Yazar, kullanıcıların tasarımcılardan kaynaklanan hatalardan dolayı, kendini suçlama sorununa önemli bir bakış açısı kazandırmış. Kullanıcılara hatadan dolayı kendini suçlama tasarımcıyı suçla diyor. Mühendisler cihaz veya ürünle ilgili talimatları verdikten sonra kullanıcılara yapmaları gereken şeyleri söyledikleri için rahattırlar. Kullanıcılar ise ne yapılması gerektiğini bildikleri halde hata yaparlar ve faturayı kendilerine keserler.

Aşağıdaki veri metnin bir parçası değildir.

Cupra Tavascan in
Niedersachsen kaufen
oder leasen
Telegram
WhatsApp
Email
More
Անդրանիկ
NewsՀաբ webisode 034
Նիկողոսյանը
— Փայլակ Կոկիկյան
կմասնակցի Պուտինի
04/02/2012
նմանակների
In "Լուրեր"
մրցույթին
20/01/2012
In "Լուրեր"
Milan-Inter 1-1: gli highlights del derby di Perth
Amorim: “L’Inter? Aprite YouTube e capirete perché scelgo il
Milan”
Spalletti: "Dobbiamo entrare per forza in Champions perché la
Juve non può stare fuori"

Operatör ve teknisyenler için de durum aynıdır. Sistemi kullanırken hata yapabilirler. Önemli kazalar olduğunda herkes suçu insan hatasına bağlar ve sorumlular cezalandırılır. Yasalar hazırdır, müdürler rahattır, operatörler hata yapmışlardır. Cezalandırılmaları gerekir. Yazar buna doğrudan karşı çıkıyor. İnsan hatası kötü tasarımın sonucudur ve bunlara sistem hatası denmesi gerekiyor diyor. Ben de bu noktada katılıyorum. Aklıma yakın zamanda gerçekleşen tren kazası geldi.

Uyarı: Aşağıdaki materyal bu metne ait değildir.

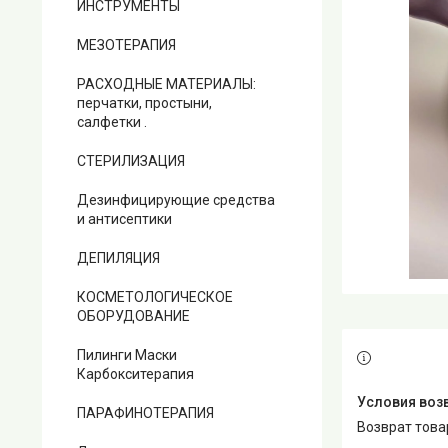
ИНСТРУМЕНТЫ
МЕЗОТЕРАПИЯ
РАСХОДНЫЕ МАТЕРИАЛЫ:
перчатки, простыни,
салфетки .
СТЕРИЛИЗАЦИЯ
Дезинфицирующие средства
и антисептики
ДЕПИЛЯЦИЯ
КОСМЕТОЛОГИЧЕСКОЕ
ОБОРУДОВАНИЕ
Пилинги Маски
Карбокситерапия
ПАРАФИНОТЕРАПИЯ
возврат тов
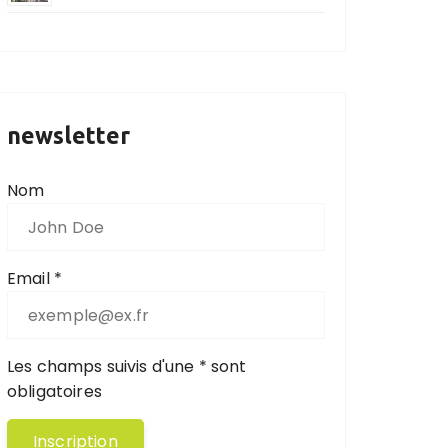
newsletter
Nom
Email *
Les champs suivis d'une * sont
obligatoires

Benzer şekilde makasçı, operatör vs. kim varsa hatalı olarak kabul edildi. Otomasyon sistemi tarafından yapılması gereken makas değiştirme işi, orada o işi yapan makasçıdan bağımsız, hata yapabilen insana verildiği için suçlu makasçı olamaz. Burada “neden sistem tek bir kişinin tek bir ediminin yıkıma yol açacağı biçimde tasarlanmıştır?”. “Güçlü yanımız esneklik ve yaratıcılığımızda, ilk kez karşılaştığımız sorunlara çözüm bulabilmemizdedir. Yaratıcıyız, düş gücümüz yüksek; mekanik ve kesin değiliz. Makineler doğruluk ve kesinlik gerektirir; insanlar gerektirmez. Ayrıca kesin ve tam doğru girdi sağlamakta özellikle kötüyüz. Öyleyse neden hep böyle olmamız istenir? Neden makinelerin gereksinimlerini insanlarınkinden üstün tutarız?” sorularını yazarla birlikte sormak gerekiyor.
“İnsan Hatası mı? Hayır Kötü Tasarım” bölümü hatalarla ilgili daha ayrıntılı bilgiler veriyor. Suçla ve cezalandır sistemi makasçı örneğinde olduğu gibi insanları iyi hissettirebilir ama sorunları çözmez. Aynı hata başka makasçıyla, başka makinistle ve başka operatörle tekrarlanır durur. O nedenle yazar hataların köküne inmeyi tasarımı güzelleştirmeyi tavsiye ediyor. “Sistem hata yapmamıza izin veriyorsa kötü tasarlanmıştır. Sistem hata yapmamızı tetikliyorsa çok kötü tasarlanmıştır.”
Kitapta sevmediğim yerler de yok değil. Bazı sayfalarda sürekli aynı şeyleri okuyormuşum gibi hissettim. Bunun dışında çok başarılı bir yapıt olmuş.